TASK TO COMPLETE:
Find the line with "Conjunto de Panelas" and the line with "in ein Weg, den auch Einheimische mit" in the entries below; output exactly those two lines, every line between them, and no others.

EXTRACTED RECORDS below:

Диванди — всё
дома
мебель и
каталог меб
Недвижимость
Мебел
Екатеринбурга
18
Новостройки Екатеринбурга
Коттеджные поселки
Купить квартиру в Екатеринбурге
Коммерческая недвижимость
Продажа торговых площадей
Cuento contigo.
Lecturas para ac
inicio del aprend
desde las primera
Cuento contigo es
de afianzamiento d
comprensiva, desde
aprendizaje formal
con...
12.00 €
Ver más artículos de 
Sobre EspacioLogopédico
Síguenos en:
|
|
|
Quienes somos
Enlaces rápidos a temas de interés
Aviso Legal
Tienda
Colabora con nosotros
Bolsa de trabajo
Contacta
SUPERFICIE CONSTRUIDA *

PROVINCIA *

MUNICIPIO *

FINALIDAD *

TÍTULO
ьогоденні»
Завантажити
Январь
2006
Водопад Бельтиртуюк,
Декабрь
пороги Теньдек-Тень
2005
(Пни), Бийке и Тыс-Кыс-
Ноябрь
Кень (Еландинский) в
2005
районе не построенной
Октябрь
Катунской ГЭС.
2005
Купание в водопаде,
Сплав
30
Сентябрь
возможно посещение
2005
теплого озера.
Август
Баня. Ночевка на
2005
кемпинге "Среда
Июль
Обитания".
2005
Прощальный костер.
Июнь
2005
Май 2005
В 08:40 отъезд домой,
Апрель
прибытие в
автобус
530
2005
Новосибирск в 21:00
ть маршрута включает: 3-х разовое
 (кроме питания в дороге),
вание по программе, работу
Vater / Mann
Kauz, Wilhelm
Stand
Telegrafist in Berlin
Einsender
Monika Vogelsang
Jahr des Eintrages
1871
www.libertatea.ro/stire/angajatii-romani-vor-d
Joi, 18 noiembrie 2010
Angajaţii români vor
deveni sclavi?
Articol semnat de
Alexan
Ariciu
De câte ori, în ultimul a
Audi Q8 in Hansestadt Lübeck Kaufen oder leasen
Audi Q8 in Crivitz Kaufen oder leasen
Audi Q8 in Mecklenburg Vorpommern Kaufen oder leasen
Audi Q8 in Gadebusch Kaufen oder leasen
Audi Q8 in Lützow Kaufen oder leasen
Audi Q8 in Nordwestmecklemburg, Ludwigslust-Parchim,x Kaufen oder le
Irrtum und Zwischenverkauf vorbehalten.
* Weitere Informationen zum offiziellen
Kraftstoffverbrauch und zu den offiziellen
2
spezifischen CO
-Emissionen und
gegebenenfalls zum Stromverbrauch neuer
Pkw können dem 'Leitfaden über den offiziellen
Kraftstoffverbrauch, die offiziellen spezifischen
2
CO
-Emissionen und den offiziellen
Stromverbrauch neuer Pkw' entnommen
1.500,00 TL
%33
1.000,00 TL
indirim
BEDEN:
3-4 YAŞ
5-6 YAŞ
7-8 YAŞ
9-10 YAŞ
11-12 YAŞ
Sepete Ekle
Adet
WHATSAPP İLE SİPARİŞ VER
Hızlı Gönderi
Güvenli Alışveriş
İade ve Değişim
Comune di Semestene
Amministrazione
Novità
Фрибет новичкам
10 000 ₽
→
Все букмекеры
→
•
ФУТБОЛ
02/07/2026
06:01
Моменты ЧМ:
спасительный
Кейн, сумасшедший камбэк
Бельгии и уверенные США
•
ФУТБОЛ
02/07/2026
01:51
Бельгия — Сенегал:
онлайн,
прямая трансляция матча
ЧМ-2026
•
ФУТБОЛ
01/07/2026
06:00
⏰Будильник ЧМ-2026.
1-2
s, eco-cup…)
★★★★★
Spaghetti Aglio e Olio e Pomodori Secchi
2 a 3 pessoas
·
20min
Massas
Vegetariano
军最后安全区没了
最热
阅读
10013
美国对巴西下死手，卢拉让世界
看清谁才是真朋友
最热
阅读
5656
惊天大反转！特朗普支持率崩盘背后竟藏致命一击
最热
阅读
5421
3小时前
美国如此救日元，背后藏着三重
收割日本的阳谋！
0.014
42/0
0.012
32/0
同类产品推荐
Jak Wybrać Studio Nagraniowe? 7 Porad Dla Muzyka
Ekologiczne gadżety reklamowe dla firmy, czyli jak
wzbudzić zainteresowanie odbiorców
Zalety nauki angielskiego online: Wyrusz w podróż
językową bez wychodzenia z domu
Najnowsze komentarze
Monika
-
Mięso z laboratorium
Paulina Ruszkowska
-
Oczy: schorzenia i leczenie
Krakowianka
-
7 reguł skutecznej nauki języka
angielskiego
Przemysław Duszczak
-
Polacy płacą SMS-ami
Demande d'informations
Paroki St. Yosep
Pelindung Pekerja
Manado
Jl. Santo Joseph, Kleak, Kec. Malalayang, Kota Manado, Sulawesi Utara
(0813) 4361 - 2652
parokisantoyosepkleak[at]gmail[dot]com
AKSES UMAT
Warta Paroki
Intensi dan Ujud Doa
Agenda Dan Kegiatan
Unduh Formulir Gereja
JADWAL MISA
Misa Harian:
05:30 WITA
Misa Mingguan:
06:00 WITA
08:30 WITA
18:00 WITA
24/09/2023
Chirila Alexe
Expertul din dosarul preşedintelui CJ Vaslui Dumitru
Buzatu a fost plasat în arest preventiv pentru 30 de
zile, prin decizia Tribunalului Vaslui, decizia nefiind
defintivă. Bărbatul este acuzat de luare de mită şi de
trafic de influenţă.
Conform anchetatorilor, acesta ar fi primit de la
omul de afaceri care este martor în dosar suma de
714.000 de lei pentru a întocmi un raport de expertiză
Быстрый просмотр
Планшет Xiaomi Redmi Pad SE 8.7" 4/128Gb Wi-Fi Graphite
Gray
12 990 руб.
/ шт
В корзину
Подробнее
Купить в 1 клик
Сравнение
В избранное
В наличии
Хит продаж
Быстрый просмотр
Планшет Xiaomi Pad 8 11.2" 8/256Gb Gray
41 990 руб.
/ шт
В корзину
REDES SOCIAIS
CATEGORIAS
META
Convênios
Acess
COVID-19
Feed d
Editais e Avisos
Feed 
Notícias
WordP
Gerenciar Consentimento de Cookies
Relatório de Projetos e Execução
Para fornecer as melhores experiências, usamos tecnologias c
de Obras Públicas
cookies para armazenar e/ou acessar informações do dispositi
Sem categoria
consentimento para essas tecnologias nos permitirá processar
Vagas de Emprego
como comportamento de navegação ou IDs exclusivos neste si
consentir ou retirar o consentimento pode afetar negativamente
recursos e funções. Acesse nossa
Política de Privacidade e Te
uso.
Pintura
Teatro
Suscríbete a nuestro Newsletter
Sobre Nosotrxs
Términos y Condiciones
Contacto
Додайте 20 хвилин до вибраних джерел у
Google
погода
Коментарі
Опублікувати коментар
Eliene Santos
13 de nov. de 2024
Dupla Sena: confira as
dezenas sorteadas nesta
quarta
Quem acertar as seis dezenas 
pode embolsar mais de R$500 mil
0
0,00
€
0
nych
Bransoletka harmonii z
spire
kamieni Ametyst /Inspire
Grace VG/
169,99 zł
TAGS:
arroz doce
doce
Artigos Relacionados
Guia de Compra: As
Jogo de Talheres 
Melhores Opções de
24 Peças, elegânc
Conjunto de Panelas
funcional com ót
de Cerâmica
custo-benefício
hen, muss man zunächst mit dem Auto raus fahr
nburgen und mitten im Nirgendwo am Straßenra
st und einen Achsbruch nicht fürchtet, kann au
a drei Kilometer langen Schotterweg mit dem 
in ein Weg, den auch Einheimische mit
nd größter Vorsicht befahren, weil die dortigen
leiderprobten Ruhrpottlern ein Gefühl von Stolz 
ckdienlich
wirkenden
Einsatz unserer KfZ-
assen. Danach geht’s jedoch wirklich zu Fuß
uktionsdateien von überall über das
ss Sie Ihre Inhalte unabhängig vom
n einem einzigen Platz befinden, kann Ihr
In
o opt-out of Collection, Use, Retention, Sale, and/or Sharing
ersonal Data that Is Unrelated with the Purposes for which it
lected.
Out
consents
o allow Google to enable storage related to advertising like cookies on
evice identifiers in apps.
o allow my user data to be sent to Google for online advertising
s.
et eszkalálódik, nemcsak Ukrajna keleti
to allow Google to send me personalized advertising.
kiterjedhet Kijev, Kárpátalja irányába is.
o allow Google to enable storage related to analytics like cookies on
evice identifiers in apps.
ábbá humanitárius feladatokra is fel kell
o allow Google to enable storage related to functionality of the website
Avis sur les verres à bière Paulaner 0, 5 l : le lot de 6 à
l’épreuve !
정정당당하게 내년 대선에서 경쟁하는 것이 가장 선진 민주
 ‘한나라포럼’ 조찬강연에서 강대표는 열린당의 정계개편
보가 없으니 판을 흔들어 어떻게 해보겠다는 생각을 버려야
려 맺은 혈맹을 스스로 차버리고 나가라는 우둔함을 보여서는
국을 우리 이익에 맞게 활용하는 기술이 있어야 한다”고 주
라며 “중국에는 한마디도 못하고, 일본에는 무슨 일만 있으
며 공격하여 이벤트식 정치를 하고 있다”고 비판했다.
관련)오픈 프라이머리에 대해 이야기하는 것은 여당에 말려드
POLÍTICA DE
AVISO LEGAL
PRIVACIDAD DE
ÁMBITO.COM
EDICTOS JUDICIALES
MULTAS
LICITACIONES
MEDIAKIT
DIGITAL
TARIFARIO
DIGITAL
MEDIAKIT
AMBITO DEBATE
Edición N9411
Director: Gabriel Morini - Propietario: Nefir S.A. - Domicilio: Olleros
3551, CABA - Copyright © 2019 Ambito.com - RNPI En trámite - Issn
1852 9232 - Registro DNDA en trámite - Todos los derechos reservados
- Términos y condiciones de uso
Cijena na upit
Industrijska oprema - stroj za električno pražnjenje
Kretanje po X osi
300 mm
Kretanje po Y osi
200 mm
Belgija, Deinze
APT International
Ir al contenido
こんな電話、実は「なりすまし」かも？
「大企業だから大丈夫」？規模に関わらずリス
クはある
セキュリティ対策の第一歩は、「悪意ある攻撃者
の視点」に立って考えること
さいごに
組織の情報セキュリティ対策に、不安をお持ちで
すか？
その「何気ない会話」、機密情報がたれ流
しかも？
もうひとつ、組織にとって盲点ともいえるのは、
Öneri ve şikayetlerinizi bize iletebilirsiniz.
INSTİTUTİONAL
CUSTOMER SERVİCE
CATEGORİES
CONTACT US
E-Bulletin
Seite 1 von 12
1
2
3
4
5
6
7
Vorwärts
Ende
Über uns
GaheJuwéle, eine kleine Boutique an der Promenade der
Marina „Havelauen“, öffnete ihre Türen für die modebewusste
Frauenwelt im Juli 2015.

End of EXTRACTED RECORDS.

ANSWER BOX:
Conjunto de Panelas
funcional com ót
de Cerâmica
custo-benefício
hen, muss man zunächst mit dem Auto raus fahr
nburgen und mitten im Nirgendwo am Straßenra
st und einen Achsbruch nicht fürchtet, kann au
a drei Kilometer langen Schotterweg mit dem 
in ein Weg, den auch Einheimische mit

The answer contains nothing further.